Traditional public forums for the exercise of First Amendment rights are vanishing for four reasons: communication has migrated online, where private actors control digital spaces; private actors readily censor their forums, either for profit or at the government’s behest; public forums can be “privatized” for certain events, which permit organizers to engage in viewpoint exclusion; and the list of public forums, which the Supreme Court is loathe to expand, has never been a long one. This is a problem because the expression of First Amendment rights cannot exist in isolation, but has effect only in a larger system of interacting rights. When an individual speaks, a hearer listens, often at an organization’s event. Local press may be covering the speech, and listeners may be there in person, or tune in by television, radio, or the Internet.
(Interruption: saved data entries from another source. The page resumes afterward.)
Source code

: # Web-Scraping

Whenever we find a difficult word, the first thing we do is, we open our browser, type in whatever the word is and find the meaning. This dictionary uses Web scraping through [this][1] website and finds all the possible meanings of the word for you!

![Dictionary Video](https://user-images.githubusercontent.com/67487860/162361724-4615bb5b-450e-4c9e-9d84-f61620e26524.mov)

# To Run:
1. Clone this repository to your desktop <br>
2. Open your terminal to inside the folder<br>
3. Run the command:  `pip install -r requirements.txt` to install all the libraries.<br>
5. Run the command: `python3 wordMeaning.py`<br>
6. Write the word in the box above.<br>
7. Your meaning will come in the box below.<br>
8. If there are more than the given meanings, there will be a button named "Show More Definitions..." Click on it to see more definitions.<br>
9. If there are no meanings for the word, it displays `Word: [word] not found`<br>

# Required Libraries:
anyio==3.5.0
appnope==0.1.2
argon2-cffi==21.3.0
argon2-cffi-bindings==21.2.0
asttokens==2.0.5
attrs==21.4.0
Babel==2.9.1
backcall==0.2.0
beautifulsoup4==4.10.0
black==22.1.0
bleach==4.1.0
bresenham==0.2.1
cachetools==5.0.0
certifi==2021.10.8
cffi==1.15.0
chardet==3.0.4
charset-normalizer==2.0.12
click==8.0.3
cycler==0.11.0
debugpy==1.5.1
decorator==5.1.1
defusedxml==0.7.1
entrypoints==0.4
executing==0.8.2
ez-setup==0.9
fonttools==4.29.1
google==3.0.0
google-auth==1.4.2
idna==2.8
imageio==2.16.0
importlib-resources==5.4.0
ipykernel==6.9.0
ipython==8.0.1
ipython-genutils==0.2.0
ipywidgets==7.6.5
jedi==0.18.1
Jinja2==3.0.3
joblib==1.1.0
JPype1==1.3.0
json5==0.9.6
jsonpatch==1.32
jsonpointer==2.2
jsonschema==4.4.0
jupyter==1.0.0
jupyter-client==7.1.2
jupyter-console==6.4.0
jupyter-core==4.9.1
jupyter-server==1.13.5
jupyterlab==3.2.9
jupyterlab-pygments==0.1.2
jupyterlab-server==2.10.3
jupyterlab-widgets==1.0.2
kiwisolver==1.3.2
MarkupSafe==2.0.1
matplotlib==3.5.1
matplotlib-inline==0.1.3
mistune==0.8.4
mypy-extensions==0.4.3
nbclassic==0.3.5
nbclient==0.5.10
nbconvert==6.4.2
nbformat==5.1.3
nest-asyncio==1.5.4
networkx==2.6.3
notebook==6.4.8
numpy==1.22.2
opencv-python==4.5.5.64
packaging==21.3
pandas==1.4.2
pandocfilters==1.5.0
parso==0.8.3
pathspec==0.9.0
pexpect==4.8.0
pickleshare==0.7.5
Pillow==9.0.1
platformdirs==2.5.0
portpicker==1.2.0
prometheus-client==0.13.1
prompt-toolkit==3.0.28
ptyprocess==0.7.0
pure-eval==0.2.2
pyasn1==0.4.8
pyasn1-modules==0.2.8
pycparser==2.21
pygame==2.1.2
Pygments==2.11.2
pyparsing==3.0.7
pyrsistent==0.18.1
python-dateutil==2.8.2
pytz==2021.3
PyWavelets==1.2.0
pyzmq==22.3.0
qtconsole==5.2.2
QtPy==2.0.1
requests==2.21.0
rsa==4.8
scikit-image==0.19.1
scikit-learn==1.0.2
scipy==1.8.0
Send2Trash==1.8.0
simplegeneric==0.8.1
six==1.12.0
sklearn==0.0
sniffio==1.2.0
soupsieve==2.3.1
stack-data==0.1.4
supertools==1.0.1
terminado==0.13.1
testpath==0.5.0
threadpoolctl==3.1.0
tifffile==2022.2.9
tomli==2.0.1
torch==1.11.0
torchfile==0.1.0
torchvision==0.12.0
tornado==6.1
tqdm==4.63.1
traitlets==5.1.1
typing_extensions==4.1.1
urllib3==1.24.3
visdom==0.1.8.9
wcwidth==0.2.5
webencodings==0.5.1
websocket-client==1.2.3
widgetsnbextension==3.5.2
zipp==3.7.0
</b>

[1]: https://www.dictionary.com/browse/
The legal status of the forum matters greatly because it facilitates all of these interconnected instances of First Amendment activity.This Article responds to the constitutional crisis entailed in vanishing traditional public forums and their persistent importance to First Amendment interests. It does so by proposing a “Private Open Forums” doctrine. A Private Open Forum is any space (digital, physical, or otherwise) that is privately owned; substantially open to the public; substantially non-selective/non-discriminatory; functions primarily to facilitate users’ First Amendment activities; and intended to facilitate those activities. I argue that operators of Private Open Forums constitutionally have and normatively should have the free-standing First Amendment right to maintain their forums and facilitate users’ First Amendment activities, as well as standing to defend their users’ First Amendment rights exercised on the forum.